:: TEXT

Extract timestamps with precision up to nano seconds from a long column

Create a UDF to extract the nanoseconds from the LongType.

Written by G Yashwanth Kiran

Last published at: April 26th, 2025

Problem

You are working with Apache Spark timestamps when you encounter an issue where the nanosecond precision from datetime columns is not retained. When converting a LongType column to TimestampType, the nanosecond precision is lost, leading to inaccurate timestamps.

 

Cause 

Spark does not natively support TimestampType with nanosecond precision, currently it only supports microsecond precision, which means that directly casting a LongType column containing nanoseconds to TimeStampType results in truncation.

 

Solution

To retain nanosecond precision, you must create a User-Defined Function (UDF) that processes the LongType column and converts it into a properly formatted string representation of the timestamp, keeping the nanosecond component intact.

 

Example code (Scala)

  1. Import the required Libraries:
import java.time.{Instant, ZoneId}
import java.time.format.DateTimeFormatter
import org.apache.spark.sql.functions._
import org.apache.spark.sql.expressions.UserDefinedFunction

 

  1. Define the UDF to format the timestamp with nanosecond precision.
val formatInstantWithNanos: UserDefinedFunction = udf((seconds: Long, nanos: Long) => {
  val instant = Instant.ofEpochSecond(seconds, nanos)
  val formatter = DateTimeFormatter.ofPattern("yyyy-MM-dd HH:mm:ss.SSSSSSSSS")
    .withZone(ZoneId.of("<timezone-of-your-choice>"))
  formatter.format(instant)
})

 

  1. Apply the UDF to the DataFrame.

::::
:: DATASET ENTRIES

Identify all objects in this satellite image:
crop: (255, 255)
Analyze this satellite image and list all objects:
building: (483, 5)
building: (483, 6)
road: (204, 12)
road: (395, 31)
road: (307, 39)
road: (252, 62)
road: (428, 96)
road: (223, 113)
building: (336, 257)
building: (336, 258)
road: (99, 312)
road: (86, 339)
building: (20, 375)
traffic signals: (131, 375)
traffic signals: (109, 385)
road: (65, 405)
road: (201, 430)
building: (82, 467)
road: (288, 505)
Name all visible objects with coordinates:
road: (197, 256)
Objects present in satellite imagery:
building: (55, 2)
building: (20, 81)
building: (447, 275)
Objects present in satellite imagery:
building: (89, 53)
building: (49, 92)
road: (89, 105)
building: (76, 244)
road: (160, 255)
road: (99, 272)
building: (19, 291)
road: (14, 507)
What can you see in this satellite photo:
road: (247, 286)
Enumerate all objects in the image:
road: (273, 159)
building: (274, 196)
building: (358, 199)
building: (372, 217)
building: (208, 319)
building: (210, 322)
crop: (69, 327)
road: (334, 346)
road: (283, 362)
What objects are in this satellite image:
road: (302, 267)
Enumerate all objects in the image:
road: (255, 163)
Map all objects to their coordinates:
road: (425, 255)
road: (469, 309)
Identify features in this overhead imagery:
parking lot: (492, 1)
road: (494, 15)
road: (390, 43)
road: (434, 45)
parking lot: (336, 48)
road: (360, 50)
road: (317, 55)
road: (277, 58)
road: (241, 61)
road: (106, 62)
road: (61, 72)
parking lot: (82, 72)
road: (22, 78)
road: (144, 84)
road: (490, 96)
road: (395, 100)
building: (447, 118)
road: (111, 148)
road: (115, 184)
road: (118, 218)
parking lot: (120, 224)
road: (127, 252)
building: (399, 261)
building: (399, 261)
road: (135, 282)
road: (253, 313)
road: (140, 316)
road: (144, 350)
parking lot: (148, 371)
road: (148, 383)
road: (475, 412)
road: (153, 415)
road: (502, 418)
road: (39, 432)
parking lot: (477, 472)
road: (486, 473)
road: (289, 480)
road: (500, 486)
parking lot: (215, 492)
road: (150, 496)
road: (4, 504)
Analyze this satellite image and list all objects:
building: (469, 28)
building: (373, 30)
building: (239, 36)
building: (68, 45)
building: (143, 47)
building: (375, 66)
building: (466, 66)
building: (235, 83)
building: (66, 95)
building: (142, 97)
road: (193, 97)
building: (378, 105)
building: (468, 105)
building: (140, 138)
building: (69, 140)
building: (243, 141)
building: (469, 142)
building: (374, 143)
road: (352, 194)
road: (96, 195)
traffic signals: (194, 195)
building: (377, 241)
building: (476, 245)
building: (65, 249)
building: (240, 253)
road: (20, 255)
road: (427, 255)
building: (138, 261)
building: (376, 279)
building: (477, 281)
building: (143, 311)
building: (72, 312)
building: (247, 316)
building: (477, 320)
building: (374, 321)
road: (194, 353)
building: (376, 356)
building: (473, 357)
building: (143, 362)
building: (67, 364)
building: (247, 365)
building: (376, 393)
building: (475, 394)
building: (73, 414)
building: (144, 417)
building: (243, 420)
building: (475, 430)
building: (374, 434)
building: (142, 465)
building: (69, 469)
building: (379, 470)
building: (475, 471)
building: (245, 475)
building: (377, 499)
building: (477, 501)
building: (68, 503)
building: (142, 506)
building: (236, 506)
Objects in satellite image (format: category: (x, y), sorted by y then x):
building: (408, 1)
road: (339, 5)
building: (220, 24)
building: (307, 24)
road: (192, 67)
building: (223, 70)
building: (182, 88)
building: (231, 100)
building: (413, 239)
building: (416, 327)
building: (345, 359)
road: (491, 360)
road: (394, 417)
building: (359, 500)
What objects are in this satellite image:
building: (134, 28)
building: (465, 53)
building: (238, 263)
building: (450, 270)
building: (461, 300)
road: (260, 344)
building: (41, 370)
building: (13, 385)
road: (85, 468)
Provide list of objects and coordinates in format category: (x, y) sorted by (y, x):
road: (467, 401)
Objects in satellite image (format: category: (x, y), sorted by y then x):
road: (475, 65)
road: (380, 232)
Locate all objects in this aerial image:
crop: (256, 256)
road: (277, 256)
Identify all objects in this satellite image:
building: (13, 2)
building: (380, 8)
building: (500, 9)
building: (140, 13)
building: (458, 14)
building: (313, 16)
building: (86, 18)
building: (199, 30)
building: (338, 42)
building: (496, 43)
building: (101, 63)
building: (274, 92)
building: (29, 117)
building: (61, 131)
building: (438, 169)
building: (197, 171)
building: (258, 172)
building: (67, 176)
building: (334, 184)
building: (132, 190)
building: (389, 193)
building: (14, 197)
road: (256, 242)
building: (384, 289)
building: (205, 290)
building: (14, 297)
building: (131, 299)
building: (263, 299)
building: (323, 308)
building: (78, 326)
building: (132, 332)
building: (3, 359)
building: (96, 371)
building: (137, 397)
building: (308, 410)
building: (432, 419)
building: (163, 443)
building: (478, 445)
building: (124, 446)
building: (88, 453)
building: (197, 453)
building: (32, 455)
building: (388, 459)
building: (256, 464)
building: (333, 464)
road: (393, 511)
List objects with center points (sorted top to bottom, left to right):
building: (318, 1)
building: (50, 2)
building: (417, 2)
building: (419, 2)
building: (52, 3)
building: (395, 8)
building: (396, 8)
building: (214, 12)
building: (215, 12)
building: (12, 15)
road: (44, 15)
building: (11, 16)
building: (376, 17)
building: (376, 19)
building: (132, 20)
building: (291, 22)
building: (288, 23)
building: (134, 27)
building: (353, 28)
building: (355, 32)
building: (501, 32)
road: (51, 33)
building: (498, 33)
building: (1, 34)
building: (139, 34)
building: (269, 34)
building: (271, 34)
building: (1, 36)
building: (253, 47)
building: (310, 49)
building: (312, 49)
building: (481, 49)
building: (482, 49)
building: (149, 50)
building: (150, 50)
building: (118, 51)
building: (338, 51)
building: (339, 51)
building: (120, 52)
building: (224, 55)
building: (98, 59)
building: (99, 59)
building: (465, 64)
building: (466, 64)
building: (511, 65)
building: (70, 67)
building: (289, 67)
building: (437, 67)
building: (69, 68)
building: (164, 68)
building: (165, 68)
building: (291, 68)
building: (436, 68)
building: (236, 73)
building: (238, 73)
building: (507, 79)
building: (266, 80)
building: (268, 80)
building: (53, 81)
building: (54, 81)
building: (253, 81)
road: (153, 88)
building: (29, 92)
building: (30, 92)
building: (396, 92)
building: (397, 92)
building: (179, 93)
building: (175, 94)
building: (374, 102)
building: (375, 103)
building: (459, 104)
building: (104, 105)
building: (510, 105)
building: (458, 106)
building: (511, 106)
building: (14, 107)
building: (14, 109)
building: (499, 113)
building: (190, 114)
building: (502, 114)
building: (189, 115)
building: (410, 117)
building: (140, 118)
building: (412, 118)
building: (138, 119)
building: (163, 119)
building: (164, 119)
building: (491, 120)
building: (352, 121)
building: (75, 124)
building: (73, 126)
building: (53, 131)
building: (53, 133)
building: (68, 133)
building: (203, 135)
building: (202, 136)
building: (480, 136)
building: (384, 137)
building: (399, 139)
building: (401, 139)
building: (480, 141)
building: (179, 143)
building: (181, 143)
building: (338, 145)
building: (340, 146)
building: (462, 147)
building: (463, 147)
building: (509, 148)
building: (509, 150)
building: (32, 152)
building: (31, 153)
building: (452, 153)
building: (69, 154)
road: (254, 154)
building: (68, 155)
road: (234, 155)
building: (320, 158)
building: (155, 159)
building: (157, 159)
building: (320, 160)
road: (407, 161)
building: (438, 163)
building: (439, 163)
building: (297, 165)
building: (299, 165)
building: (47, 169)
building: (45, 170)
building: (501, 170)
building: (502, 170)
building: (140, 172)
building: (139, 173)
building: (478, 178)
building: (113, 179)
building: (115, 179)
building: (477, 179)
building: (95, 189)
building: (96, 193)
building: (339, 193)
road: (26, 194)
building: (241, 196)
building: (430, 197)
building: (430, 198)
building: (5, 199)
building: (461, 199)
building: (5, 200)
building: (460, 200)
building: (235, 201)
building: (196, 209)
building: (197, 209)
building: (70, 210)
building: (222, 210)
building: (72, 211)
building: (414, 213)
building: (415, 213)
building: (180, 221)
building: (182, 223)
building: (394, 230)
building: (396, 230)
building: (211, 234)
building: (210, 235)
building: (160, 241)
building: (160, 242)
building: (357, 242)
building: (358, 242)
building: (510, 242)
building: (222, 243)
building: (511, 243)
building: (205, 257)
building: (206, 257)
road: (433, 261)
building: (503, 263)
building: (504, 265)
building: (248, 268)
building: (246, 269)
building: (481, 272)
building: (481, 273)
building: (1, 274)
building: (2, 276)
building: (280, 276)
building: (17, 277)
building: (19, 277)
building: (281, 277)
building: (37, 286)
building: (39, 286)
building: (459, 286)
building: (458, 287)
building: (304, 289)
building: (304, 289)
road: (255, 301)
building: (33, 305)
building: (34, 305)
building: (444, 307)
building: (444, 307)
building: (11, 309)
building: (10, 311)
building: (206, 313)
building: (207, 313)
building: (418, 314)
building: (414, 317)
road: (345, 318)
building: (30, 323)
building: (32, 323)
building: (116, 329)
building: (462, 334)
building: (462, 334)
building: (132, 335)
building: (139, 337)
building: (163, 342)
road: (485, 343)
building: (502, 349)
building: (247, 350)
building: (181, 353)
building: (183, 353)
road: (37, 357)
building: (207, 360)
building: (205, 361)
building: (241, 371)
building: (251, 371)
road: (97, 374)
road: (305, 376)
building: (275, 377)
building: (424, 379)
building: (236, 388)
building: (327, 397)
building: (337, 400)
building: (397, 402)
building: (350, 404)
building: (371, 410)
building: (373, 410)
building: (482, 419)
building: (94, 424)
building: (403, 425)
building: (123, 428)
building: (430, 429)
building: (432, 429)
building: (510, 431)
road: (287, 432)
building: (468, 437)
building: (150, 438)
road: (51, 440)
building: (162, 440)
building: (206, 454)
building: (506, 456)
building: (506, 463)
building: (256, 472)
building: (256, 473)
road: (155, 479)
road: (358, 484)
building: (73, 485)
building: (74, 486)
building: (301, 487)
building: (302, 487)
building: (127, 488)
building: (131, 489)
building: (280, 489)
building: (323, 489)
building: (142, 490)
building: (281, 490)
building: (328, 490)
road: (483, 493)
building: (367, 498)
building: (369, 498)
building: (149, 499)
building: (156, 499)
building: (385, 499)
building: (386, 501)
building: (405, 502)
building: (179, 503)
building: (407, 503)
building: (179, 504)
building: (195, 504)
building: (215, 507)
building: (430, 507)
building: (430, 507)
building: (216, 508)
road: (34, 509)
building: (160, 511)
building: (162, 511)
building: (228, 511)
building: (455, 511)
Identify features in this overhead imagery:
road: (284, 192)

::::

> [REQUIREMENTS]
a) Answer these questions about the Spark timestamp article:
(i) What is the finest timestamp precision Spark currently supports?
(ii) What pattern string does the formatter inside the UDF use?
(iii) On what date was the article last published?
b) Continue the Spark timestamp article from the point where it stops.

> [RESPONSES PER TASK]
a)
(i) Microsecond precision.
(ii) "yyyy-MM-dd HH:mm:ss.SSSSSSSSS"
(iii) April 26th, 2025.

b)
val convertedDF = source_df.withColumn("<formatted-datetime-column>", 
  formatInstantWithNanos(
    col("<column-with-longType>") / 1000000000L,  // Seconds part
    col("<column-with-longType>") % 1000000000L   // Nanoseconds part
  )
)

 

 

Here, the source_df represents the original data frame that reads the raw data. The <column-with-longType> is the column that has the LongType data from which we want to extract the timestamps with precision up to nanoseconds. Then, we create a new convertedDF DataFrame with the <formatted-datetime-column> column, which has the timestamp with nanosecond precision in a StringType format. 

Further downstream operations on the <formatted-datetime-column> column should be done based on the StringType operations.

  • Use this UDF in Spark when dealing with timestamps stored in LongType to ensure that the nanosecond component is preserved.
  • Instead of converting directly to TimeStampType, store the formatted timestamp as a string and modify downstream applications to work with this format.
  • If further processing is needed, downstream applications can parse the string to retrieve the nanosecond precision timestamp.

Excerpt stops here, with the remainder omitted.